• _Your task_: Find the line containing "ザ・バングルズのスザン" in the records below. Copy exactly that line and each one after it, ending at the line containing "potovanje zaradi fotografiranja", and nothing more.

• _Listed entries_:
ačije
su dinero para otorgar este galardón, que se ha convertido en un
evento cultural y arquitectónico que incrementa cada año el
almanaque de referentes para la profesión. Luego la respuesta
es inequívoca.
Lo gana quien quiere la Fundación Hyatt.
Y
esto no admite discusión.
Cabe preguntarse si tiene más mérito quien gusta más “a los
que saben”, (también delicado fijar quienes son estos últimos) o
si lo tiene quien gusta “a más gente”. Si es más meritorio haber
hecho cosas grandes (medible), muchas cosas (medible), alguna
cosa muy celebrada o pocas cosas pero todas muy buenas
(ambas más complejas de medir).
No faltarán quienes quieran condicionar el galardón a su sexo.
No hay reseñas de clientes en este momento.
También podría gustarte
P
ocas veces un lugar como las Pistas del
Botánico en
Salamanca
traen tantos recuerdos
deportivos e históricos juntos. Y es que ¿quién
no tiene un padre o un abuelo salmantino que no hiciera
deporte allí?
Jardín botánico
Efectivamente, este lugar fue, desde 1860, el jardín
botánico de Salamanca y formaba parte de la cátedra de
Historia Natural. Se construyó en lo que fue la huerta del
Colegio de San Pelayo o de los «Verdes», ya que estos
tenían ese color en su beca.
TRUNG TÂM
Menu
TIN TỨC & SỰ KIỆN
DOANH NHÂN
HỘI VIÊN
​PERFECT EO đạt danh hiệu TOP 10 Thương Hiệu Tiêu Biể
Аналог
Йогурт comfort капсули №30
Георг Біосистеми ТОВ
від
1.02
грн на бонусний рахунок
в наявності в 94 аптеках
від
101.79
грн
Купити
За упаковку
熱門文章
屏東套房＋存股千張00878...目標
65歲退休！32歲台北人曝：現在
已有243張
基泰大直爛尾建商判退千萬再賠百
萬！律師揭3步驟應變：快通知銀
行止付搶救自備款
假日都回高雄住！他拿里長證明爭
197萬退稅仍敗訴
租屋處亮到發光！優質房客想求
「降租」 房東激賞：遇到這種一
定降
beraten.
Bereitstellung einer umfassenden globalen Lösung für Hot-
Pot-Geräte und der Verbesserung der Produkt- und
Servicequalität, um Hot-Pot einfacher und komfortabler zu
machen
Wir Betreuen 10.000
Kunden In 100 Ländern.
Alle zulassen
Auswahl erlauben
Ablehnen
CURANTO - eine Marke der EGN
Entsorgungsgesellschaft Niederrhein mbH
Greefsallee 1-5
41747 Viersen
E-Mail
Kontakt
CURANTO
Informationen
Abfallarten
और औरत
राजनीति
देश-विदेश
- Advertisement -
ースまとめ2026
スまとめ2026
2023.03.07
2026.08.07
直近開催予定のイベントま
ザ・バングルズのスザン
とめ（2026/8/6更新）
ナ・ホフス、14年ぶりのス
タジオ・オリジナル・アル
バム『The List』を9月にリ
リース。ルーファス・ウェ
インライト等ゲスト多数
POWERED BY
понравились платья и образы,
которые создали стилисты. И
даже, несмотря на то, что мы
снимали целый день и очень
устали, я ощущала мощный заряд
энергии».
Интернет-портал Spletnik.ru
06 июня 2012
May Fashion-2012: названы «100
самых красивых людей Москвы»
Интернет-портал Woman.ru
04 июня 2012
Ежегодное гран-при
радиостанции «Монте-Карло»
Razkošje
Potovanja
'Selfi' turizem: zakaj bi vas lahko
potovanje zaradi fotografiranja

* * *

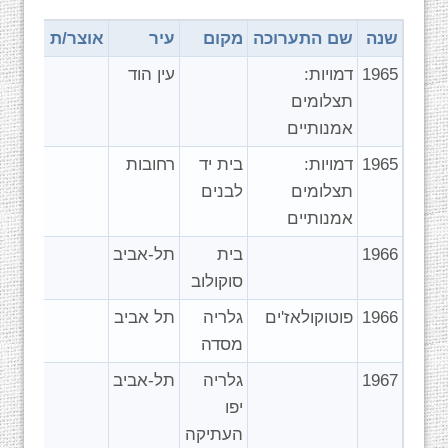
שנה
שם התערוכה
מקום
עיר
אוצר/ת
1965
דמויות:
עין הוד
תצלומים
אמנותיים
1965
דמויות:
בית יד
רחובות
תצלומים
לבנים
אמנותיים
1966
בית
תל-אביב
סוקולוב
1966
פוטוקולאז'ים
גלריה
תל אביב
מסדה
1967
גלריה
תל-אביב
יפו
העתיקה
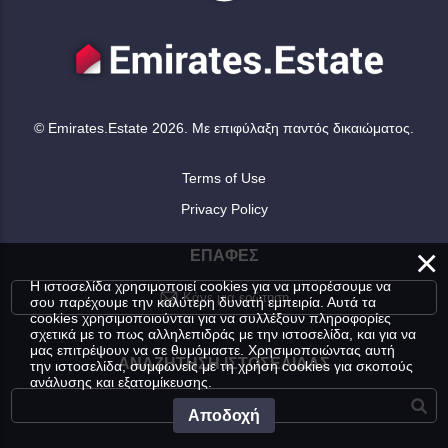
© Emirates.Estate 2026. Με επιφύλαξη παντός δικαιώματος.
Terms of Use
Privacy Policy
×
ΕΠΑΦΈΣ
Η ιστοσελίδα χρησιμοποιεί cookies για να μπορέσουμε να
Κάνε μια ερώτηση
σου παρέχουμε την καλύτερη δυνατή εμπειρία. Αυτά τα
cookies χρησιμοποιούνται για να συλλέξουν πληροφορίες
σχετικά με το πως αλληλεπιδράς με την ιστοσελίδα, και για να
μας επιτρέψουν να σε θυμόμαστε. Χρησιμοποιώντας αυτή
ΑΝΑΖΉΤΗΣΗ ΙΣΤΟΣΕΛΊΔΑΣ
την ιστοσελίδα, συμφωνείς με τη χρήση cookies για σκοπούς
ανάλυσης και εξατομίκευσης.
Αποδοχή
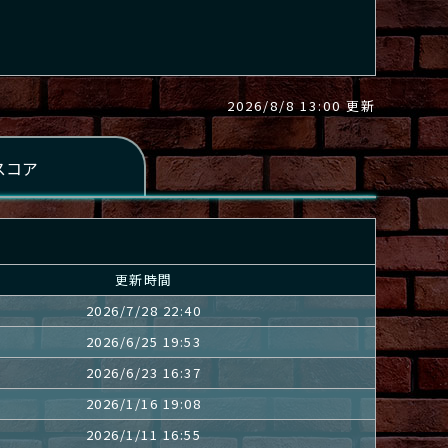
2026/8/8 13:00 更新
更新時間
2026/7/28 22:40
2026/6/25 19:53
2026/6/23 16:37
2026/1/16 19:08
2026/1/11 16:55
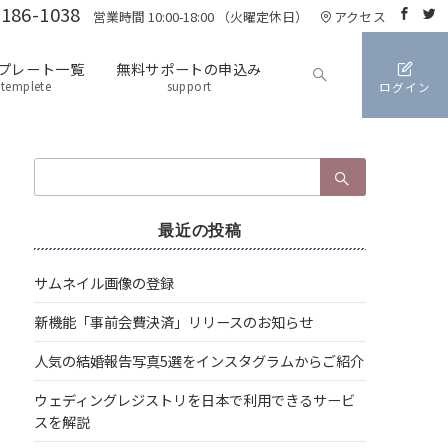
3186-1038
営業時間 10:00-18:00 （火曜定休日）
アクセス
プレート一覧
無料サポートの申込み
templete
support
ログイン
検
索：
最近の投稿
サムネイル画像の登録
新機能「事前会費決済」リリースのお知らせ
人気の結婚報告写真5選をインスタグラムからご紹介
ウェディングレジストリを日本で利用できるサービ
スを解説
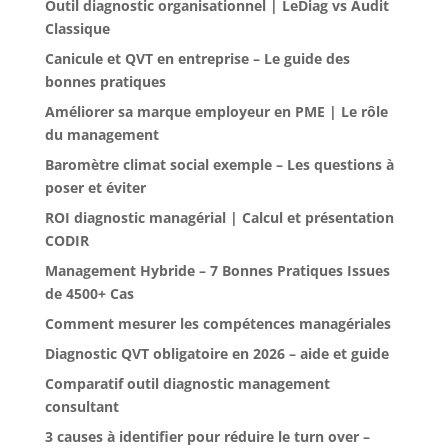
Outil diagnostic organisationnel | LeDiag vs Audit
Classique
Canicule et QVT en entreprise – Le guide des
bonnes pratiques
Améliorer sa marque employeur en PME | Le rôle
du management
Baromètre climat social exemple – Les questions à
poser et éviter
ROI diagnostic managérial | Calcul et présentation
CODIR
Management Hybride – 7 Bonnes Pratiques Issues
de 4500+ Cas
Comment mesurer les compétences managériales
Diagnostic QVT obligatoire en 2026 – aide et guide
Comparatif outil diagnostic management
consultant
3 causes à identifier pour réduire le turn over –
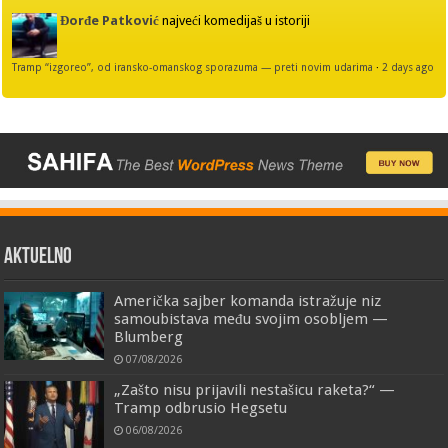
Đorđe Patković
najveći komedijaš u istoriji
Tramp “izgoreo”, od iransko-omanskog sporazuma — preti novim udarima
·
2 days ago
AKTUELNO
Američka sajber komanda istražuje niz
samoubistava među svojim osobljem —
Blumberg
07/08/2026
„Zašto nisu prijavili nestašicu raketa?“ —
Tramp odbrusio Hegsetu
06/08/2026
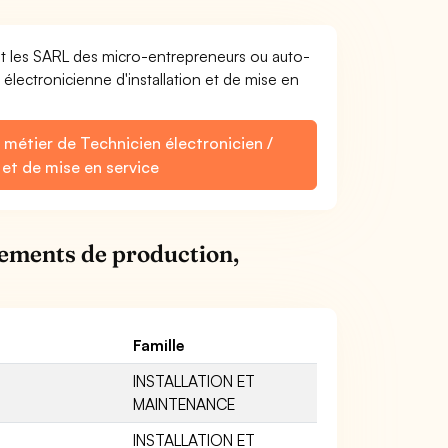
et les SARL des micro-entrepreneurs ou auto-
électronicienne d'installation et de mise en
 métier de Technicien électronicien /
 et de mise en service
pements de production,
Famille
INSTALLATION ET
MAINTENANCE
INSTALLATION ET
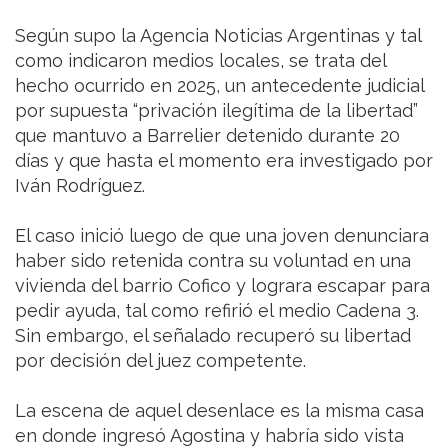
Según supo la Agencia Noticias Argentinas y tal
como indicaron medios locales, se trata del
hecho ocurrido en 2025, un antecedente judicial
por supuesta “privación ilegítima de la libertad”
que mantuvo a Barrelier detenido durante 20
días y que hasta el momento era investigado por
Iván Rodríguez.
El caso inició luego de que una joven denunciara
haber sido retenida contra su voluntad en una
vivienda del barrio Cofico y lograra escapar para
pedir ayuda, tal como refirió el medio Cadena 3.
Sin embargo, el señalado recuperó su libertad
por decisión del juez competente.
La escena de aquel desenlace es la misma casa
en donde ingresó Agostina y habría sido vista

• _Answer to this task_:
ザ・バングルズのスザン
とめ（2026/8/6更新）
ナ・ホフス、14年ぶりのス
タジオ・オリジナル・アル
バム『The List』を9月にリ
リース。ルーファス・ウェ
インライト等ゲスト多数
POWERED BY
понравились платья и образы,
которые создали стилисты. И
даже, несмотря на то, что мы
снимали целый день и очень
устали, я ощущала мощный заряд
энергии».
Интернет-портал Spletnik.ru
06 июня 2012
May Fashion-2012: названы «100
самых красивых людей Москвы»
Интернет-портал Woman.ru
04 июня 2012
Ежегодное гран-при
радиостанции «Монте-Карло»
Razkošje
Potovanja
'Selfi' turizem: zakaj bi vas lahko
potovanje zaradi fotografiranja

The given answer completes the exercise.